_Brief_: The data shown below should all be retyped exactly.
[[ Supplied records, beginning ]]
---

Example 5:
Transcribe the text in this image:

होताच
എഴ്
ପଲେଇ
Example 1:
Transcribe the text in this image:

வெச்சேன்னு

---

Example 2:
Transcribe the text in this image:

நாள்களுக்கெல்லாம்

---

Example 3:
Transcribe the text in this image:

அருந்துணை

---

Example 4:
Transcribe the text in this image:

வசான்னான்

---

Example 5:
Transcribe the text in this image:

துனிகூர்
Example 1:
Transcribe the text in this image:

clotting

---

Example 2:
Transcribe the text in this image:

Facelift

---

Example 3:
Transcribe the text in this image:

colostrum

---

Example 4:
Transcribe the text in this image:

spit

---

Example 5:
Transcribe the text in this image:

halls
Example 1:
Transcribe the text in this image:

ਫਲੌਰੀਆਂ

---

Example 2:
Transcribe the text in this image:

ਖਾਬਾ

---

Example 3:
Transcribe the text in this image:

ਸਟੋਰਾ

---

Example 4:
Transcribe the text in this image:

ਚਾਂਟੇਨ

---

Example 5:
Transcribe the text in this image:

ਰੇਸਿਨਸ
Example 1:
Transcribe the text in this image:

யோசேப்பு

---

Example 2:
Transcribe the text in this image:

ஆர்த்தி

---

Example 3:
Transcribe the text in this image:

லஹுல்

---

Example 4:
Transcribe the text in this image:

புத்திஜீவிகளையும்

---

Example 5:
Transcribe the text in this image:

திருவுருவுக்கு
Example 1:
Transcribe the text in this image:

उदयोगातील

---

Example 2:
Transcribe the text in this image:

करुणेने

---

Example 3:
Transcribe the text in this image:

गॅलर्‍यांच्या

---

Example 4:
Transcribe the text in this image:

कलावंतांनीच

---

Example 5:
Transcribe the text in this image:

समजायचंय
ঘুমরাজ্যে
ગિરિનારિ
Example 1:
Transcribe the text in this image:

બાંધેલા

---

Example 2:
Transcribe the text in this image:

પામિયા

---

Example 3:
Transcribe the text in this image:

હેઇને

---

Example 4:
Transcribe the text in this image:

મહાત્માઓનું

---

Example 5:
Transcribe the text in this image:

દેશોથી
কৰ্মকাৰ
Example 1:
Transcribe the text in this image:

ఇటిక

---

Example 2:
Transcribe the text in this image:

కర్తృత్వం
[[ Supplied records, end ]]
_Written response_:
---

Example 5:
Transcribe the text in this image:

होताच
എഴ്
ପଲେଇ
Example 1:
Transcribe the text in this image:

வெச்சேன்னு

---

Example 2:
Transcribe the text in this image:

நாள்களுக்கெல்லாம்

---

Example 3:
Transcribe the text in this image:

அருந்துணை

---

Example 4:
Transcribe the text in this image:

வசான்னான்

---

Example 5:
Transcribe the text in this image:

துனிகூர்
Example 1:
Transcribe the text in this image:

clotting

---

Example 2:
Transcribe the text in this image:

Facelift

---

Example 3:
Transcribe the text in this image:

colostrum

---

Example 4:
Transcribe the text in this image:

spit

---

Example 5:
Transcribe the text in this image:

halls
Example 1:
Transcribe the text in this image:

ਫਲੌਰੀਆਂ

---

Example 2:
Transcribe the text in this image:

ਖਾਬਾ

---

Example 3:
Transcribe the text in this image:

ਸਟੋਰਾ

---

Example 4:
Transcribe the text in this image:

ਚਾਂਟੇਨ

---

Example 5:
Transcribe the text in this image:

ਰੇਸਿਨਸ
Example 1:
Transcribe the text in this image:

யோசேப்பு

---

Example 2:
Transcribe the text in this image:

ஆர்த்தி

---

Example 3:
Transcribe the text in this image:

லஹுல்

---

Example 4:
Transcribe the text in this image:

புத்திஜீவிகளையும்

---

Example 5:
Transcribe the text in this image:

திருவுருவுக்கு
Example 1:
Transcribe the text in this image:

उदयोगातील

---

Example 2:
Transcribe the text in this image:

करुणेने

---

Example 3:
Transcribe the text in this image:

गॅलर्‍यांच्या

---

Example 4:
Transcribe the text in this image:

कलावंतांनीच

---

Example 5:
Transcribe the text in this image:

समजायचंय
ঘুমরাজ্যে
ગિરિનારિ
Example 1:
Transcribe the text in this image:

બાંધેલા

---

Example 2:
Transcribe the text in this image:

પામિયા

---

Example 3:
Transcribe the text in this image:

હેઇને

---

Example 4:
Transcribe the text in this image:

મહાત્માઓનું

---

Example 5:
Transcribe the text in this image:

દેશોથી
কৰ্মকাৰ
Example 1:
Transcribe the text in this image:

ఇటిక

---

Example 2:
Transcribe the text in this image:

కర్తృత్వం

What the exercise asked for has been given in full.